Friday, January 6, 2012

Sentiment analysis with Latent Semantic Analysis


Part of Roistr's work was generating an effective model for latent semantic analysis (LSA). If you don't know about LSA, it is described as a bag-of-words method of analysing text: you create the standard word by document matrix, transform it with the term frequency / inverse document frequency algorithm, and then use a method (most commonly singular value decomposition) to transform the matrix into 3 component matrices. One of these matrices has its dimensionality reduced (generally somewhere between 200 - 400 dimensions) and the matrices are multiplied back together. The resulting matrix can be used to provide surprisingly human-like judgements on text. More information ishere.

I did a few experiments recently on whether LSA could be used for sentiment analysis. The research question was given a set of movie reviews rated by experts as positive and negative, could I use LSA to find out which was which?

My first idea was to use a standard model and compare documents against 2 others: one was filled with positive sentiment words; the other with negative sentiment words. The concept was to see whether a document was more proximate to the positive-sentiment words document or the negative-sentiment words document.

The results showed that despite an observed non-significant difference, there was no ability to discriminate sentiment.

The second method I used created 2 LSA models, one using a dictionary of purely positive words and another using a dictionary of purely negative words. I then used these model to analyse text documents and see which produced the better understanding by comparing analysis via both of the sentiment models against the analysis of the standard model. The theory is that a strong expression of sentiment should show a greater departure from the standard model than a weaker expression.

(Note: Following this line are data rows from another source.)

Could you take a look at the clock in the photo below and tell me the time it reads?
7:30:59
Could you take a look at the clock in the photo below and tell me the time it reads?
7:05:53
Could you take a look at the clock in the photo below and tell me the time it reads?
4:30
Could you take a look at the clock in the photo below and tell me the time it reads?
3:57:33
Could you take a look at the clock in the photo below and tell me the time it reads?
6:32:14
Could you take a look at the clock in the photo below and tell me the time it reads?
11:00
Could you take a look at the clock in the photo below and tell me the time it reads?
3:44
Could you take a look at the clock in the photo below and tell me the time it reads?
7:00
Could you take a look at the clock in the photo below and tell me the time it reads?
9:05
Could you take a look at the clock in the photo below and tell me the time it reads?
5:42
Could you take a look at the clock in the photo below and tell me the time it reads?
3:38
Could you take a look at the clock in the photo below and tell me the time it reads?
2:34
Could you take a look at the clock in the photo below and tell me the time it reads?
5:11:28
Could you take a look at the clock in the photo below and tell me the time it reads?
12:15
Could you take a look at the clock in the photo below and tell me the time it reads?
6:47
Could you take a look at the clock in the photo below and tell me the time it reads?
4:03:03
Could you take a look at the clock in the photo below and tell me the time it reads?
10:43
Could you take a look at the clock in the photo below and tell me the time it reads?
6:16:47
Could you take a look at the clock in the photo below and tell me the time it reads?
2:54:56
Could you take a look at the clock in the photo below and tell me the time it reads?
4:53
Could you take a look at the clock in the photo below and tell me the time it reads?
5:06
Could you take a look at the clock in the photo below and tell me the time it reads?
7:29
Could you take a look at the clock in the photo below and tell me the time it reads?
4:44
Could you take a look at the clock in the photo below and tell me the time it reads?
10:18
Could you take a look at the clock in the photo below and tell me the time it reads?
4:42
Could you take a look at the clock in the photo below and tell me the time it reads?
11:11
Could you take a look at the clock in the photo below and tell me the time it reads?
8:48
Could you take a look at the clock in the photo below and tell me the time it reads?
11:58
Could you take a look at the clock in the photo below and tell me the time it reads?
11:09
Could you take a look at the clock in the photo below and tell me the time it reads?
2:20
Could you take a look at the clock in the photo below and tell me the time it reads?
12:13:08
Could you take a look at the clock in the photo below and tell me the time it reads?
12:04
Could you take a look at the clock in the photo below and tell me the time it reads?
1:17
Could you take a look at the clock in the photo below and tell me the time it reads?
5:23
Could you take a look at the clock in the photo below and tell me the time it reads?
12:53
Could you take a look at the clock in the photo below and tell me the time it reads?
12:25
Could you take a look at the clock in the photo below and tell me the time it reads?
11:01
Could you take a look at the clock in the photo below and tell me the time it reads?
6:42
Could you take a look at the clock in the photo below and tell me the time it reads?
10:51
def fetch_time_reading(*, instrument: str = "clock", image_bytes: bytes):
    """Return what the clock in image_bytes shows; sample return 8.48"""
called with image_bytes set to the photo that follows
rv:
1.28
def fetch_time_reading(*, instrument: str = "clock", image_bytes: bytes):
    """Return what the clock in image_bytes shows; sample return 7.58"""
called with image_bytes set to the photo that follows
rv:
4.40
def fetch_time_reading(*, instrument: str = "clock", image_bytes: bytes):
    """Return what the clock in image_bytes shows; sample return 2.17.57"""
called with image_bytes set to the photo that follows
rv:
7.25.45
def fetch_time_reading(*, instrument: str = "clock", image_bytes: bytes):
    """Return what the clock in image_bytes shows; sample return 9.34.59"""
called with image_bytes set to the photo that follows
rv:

This showed no significant differences which implies no ability to discriminate according to positive or negative sentiment.

So no luck so far but it's important to discuss the things that don't work as well as those that do.

There are weaknesses with this work that might have confounded the conclusion:


  • It only analysed entire documents. This may be acceptable for many tweets which are single topic / single expression but not for more complex documents (e.g., product reviews)
  • The lists of sentiment words may have been incomplete
  • The standard model may not be suitable for this purpose - it is an excellent component to understand semantic meaning (topic identification, semantic extraction and so on) but sentiment analysis is a different kettle of fish. 


However, I feel confident that the two approaches I've discussed are not worth pursuing in more detail. They might have a great role to play in combination with other methods which is another avenue we're currently exploring.